▶ What to do
A) Using the commentary on trademark protection for goods in transit, explain why the text says that expanding trademark rights to cover mere transit conflicts with Art. V GATT.
B) Answer these questions from the commentary on trademark protection for goods in transit, one answer per line:
(i) In which publication and on which pages does the contribution appear?
(ii) What kind of goods were seized in transit through the EU in the dispute the text mentions?
(iii) What does the general exception rule in Art. XX (d) GATT allow?
C) List every international trade agreement or article of an agreement named in the commentary on trademark protection for goods in transit.

▶ Document extract
============

BMM Bulletin 3-4/2013, p. 142-149, Henning Grosse Ruse-Khan: "This contribution has attempted to provide an international trade law perspective on the question of applying border measures to goods in transit which potentially infringe IP rights in the transit country. Against the context of the dispute evolving around the seizure of generics in transit through the EU, it has focused on the trade implications of the proposed expansion of trademark rights to cover the mere transit – without any threat of diversion to the market of the transit country – as an infringement. Essentially, this type of expanded IP protection is likely to create barriers to trade in a way that is not consistent with obligations WTO members have under Art.V GATT to ensure freedom of transit. These inconsistencies are also not likely to be justified under the general exception rule in Art.XX (d) GATT which allows trade barriers that are necessary to enforce GATT-compliant IP laws. Expanding IP rights to cover the mere transit is not mandated under TRIPS and appears as such to be a violation of the freedom of transit rule. Furthermore, it seems to interfere with the harmonious co-existence of trademark rights vesting in the same signs for the same type of goods or services in different jurisdictions. If the EU lawmakers go ahead with this proposal, they are de facto exporting territorially limited trademark rights in the EU to other importing and exporting countries. This may also affect the EU as transit hub.

============

▶ Material provided
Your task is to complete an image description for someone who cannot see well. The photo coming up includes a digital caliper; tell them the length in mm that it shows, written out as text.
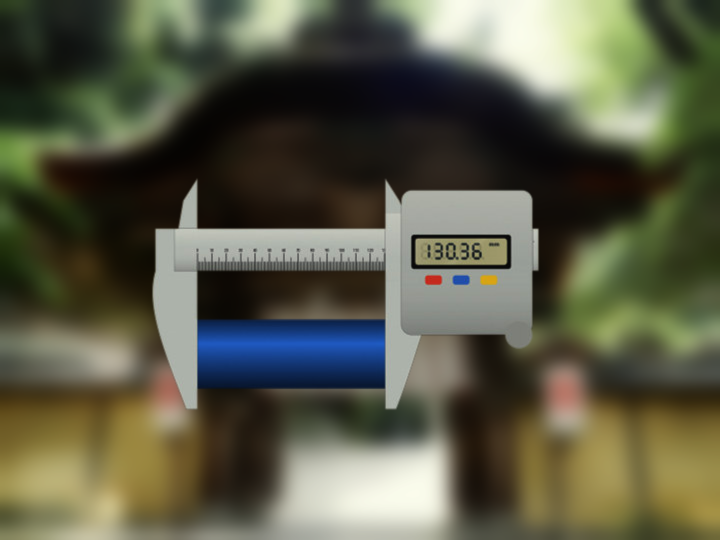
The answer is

============

▶ Answers to the problems
A) The text says this kind of expanded IP protection is likely to create barriers to trade. Those barriers would be inconsistent with the obligation WTO members have under Art. V GATT to ensure freedom of transit.

B)
(i) BMM Bulletin 3-4/2013, pages 142-149.
(ii) Generics.
(iii) Trade barriers that are necessary to enforce GATT-compliant IP laws.

C)
Art. V GATT
Art. XX (d) GATT
TRIPS